◆ **DIRECTIONS FOR THIS TASK**: Your answer is the lines below, exactly, from the one that contains "to find inverters" through the one that contains "partner for trusted power options.", both included.

(Dataset entries)
++++++++++++++++++++

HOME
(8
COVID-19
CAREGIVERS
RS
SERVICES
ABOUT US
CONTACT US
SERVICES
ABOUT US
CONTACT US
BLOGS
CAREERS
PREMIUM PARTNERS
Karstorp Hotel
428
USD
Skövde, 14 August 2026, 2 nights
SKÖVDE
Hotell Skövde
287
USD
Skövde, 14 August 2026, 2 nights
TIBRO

++++++++++++++++++++

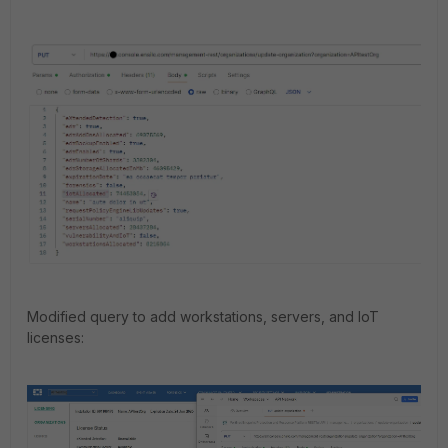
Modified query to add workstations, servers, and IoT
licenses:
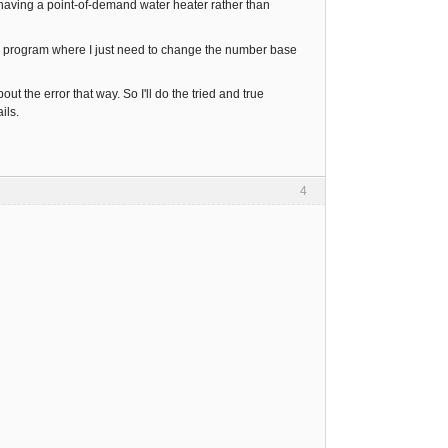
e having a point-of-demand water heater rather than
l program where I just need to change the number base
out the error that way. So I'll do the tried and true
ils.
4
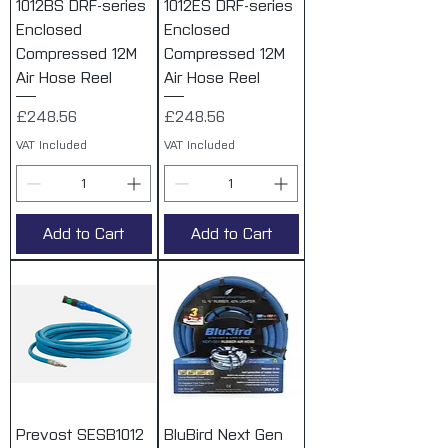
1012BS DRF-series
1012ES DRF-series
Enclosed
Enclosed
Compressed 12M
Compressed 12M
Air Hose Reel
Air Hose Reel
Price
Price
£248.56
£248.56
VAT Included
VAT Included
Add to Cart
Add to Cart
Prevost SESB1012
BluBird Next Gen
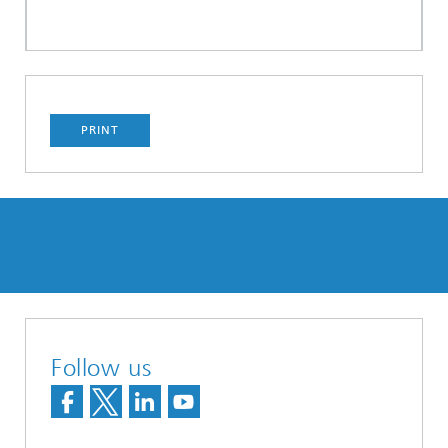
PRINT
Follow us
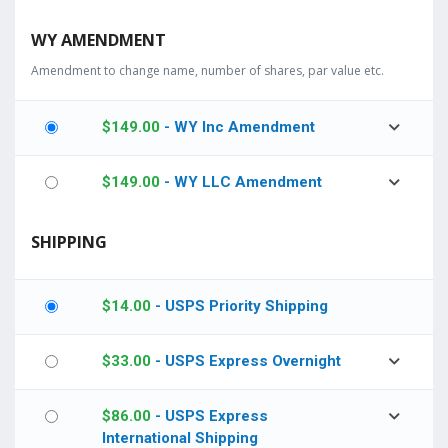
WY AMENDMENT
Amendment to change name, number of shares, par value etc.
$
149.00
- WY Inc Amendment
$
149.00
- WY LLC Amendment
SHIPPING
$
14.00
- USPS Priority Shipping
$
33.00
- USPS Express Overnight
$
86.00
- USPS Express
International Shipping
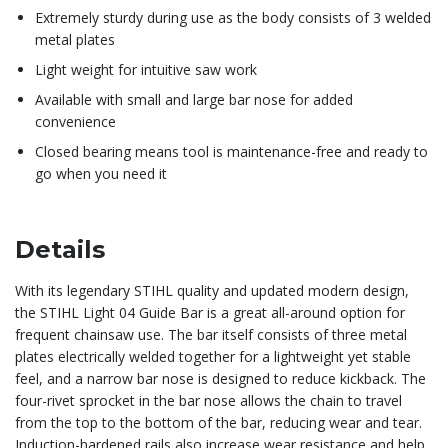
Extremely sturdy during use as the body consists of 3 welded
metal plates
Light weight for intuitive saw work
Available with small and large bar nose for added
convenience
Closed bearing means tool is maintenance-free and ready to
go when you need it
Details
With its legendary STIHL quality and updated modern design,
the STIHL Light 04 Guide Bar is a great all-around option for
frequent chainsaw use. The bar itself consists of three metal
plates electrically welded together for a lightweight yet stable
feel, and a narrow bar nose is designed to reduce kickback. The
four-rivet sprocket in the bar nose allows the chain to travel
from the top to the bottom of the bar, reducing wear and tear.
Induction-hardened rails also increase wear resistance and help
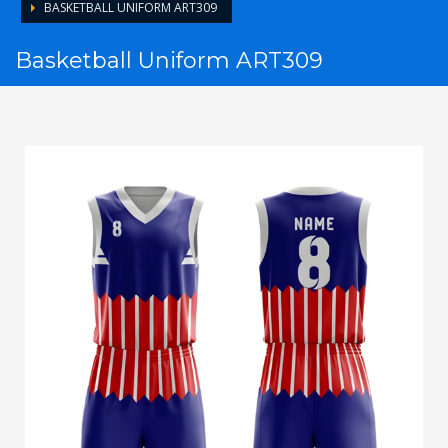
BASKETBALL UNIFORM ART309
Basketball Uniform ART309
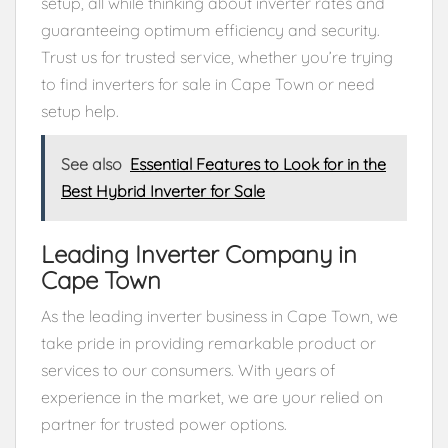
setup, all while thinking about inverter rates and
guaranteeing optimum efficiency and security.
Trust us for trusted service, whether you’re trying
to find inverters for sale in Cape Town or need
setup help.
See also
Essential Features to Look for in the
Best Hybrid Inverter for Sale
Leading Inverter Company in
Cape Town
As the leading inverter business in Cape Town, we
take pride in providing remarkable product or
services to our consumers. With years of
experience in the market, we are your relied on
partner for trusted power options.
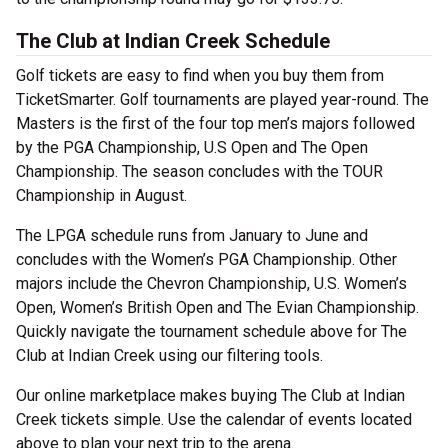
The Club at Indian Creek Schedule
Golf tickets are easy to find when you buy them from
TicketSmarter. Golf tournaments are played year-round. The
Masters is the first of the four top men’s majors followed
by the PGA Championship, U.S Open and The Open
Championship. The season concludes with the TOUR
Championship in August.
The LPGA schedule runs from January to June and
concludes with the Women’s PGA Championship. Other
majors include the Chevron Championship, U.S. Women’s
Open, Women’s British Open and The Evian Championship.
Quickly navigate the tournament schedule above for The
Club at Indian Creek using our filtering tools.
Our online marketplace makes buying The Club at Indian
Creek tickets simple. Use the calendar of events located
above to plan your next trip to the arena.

++++++++++++++++++++

◆ **REPLY TO THE TASK**:
to find inverters for sale in Cape Town or need
setup help.
See also
Essential Features to Look for in the
Best Hybrid Inverter for Sale
Leading Inverter Company in
Cape Town
As the leading inverter business in Cape Town, we
take pride in providing remarkable product or
services to our consumers. With years of
experience in the market, we are your relied on
partner for trusted power options.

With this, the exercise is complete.